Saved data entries

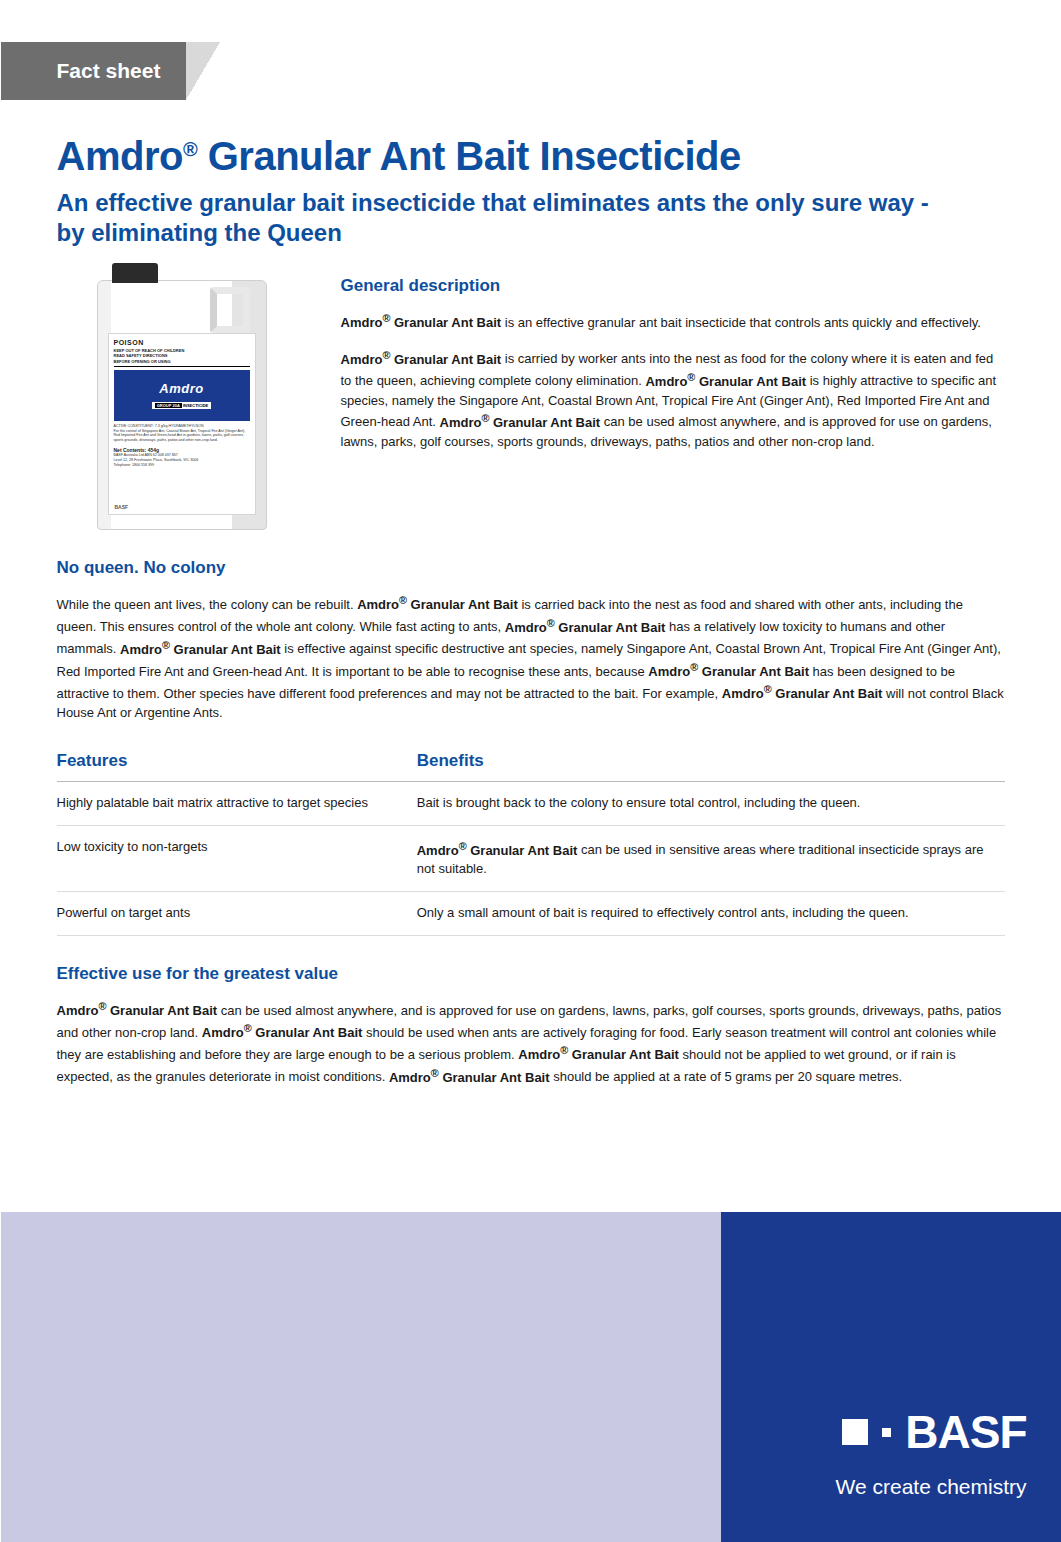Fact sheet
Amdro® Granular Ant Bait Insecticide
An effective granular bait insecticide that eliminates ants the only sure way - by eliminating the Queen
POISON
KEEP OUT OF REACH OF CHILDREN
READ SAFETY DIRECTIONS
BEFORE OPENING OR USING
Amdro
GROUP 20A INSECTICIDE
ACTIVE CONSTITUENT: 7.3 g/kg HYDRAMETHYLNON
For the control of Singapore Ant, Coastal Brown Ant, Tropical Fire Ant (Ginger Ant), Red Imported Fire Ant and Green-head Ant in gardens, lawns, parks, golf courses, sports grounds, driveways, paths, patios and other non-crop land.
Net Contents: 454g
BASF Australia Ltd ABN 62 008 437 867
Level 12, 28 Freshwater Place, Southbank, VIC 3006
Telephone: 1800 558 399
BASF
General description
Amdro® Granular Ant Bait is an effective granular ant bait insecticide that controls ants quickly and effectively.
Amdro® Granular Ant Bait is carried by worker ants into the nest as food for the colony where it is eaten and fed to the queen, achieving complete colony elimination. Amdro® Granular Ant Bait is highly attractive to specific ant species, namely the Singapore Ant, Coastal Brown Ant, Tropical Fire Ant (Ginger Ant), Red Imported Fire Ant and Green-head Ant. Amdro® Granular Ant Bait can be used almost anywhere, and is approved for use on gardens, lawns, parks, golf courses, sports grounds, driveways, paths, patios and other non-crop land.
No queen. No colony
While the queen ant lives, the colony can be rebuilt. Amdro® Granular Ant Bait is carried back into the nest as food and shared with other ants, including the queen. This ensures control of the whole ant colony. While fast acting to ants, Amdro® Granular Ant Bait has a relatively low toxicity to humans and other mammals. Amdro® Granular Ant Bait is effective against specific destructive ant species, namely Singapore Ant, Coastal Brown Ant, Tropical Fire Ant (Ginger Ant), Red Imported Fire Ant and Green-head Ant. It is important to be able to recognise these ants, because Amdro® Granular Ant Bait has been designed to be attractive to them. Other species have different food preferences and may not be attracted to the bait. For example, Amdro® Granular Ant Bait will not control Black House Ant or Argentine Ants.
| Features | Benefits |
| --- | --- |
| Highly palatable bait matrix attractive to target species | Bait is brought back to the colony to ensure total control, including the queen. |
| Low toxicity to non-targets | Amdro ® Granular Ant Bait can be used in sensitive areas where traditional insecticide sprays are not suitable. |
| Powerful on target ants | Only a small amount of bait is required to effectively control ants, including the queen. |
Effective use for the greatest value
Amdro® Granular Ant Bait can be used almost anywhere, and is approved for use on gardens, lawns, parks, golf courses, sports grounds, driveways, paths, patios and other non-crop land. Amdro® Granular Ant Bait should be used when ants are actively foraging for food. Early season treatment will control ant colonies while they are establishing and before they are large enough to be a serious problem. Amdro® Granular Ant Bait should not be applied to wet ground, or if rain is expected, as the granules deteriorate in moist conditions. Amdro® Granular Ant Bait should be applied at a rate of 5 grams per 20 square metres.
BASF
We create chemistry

---

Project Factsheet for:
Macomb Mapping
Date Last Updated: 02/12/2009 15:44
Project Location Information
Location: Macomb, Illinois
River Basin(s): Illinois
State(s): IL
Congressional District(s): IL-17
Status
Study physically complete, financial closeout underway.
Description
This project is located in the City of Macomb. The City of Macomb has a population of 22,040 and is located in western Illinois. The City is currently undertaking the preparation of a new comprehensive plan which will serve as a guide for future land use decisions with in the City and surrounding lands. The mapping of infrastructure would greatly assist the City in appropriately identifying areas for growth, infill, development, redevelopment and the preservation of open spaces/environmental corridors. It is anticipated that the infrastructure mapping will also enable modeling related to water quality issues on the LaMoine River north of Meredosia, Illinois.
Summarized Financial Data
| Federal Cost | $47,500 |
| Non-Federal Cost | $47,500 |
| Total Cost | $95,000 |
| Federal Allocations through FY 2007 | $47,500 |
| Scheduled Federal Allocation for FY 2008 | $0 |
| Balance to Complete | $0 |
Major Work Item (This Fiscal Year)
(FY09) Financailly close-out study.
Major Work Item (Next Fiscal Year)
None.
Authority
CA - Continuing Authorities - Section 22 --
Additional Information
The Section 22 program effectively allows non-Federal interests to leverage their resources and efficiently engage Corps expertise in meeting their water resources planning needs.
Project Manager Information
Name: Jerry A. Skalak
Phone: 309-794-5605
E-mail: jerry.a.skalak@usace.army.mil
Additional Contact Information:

*Assignment:* Check every line of the entries above, and copy those that carry the string "effectively".

*Task solution:*
Amdro® Granular Ant Bait is an effective granular ant bait insecticide that controls ants quickly and effectively.
| Powerful on target ants | Only a small amount of bait is required to effectively control ants, including the queen. |
The Section 22 program effectively allows non-Federal interests to leverage their resources and efficiently engage Corps expertise in meeting their water resources planning needs.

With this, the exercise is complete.